RAB Capital said most clients in its embattled Special Situations fund – which is infamous for buying into Northern Rock before the lender's collapse, and which fell by 70% in 2008 – will pull their cash out when a three-year lock-up ends in October.
Philip Richards, co-founder of RAB and manager of the fund, admitted: "We made mistakes in the runup to the crisis and that has been a chastening experience. We have learnt from it and are already using those lessons to the benefit of our investors."
At its peak in December 2007, Special Situations managed $2bn (£1.22bn), of which $200m was Mittal family money, but the fund has now slumped to $470m.

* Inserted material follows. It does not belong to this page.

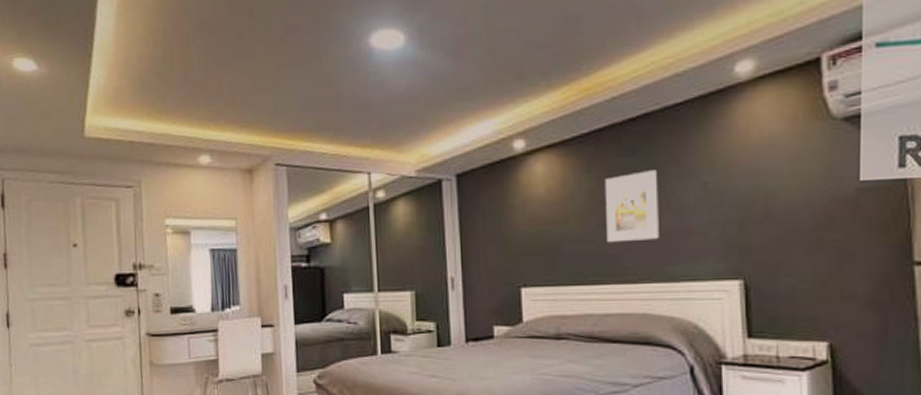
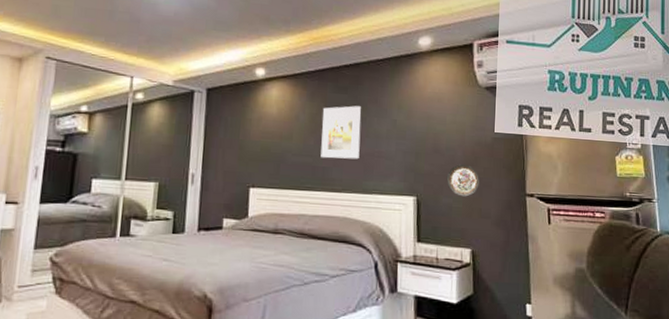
decorative plate: none [786,230,838,274] -> present [446,164,479,197]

While the company claimed to have delivered investors a cumulative return of 5,000% over its pre-crisis lifespan, many hedge fund experts think the figure is misleading. One said: "This is textbook fund management. You start with a small amount of money, much of which comes from the founders, and get good returns.

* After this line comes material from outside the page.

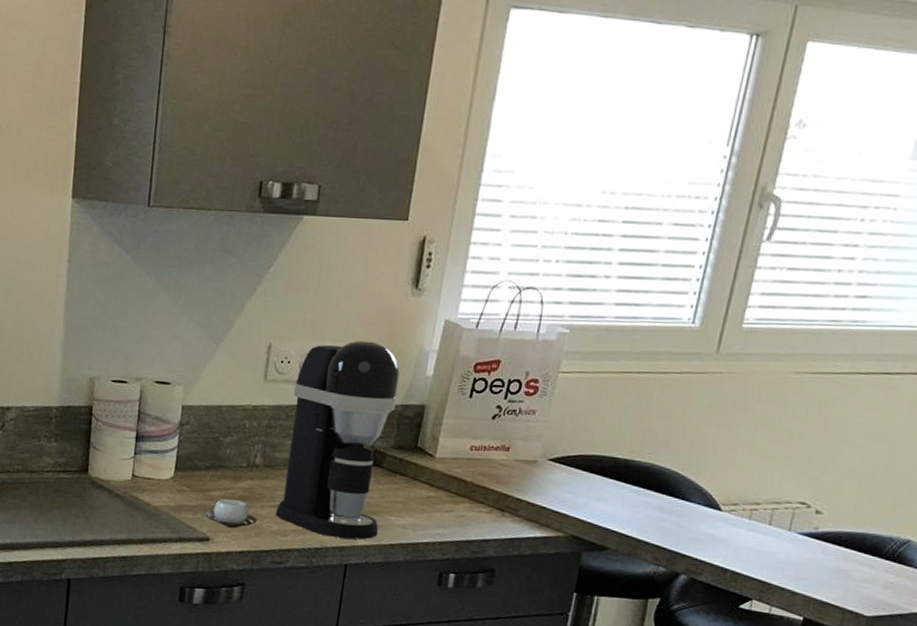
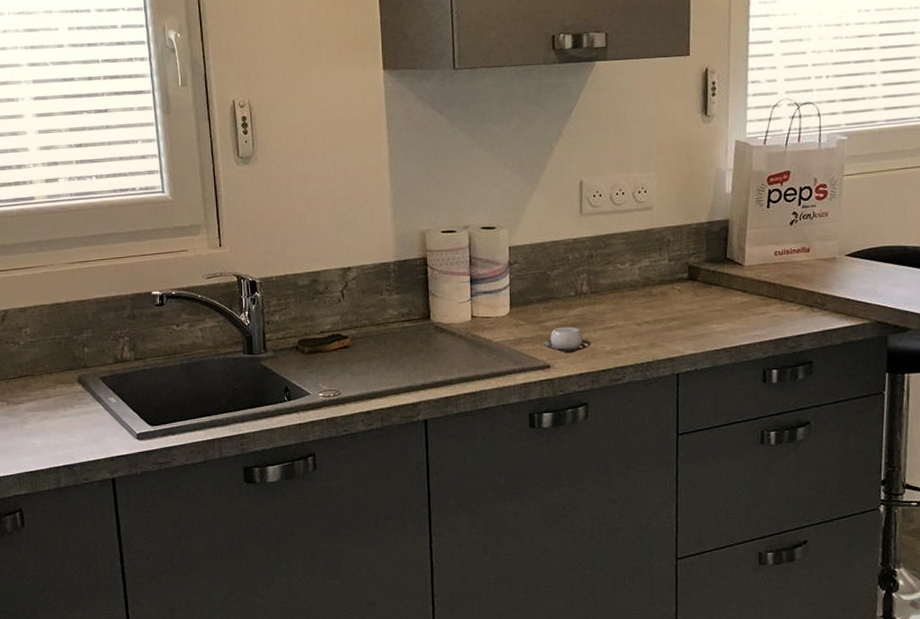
coffee maker: present [276,340,400,540] -> none [608,168,703,350]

"That performance then attracts more assets, which the fund takes because they attract more fees. But then the fund manager has to start looking for more and more investments, which end up being outside your area of expertise. That's when it all goes wrong and you can't turn it around."
RAB refused to say how much it had charged its clients in management fees to turn the $2bn into $470m or how much of the stellar performance was on small amounts of money. As of December 2003, Special Situations had $155.3m under management, while a year later it had $416m.
RAB said it will repay $370m of the $470m to its investors, who had agreed to the lock-up in 2008 after the fund, which held more than two-thirds of its portfolio in unlisted securities at one point, had trouble selling in illiquid markets.
RAB insisted that the redemptions were in line with its expectations and that it would be able to pay clients in full, adding that the redemptions would reduce 2011 revenue by around 5%.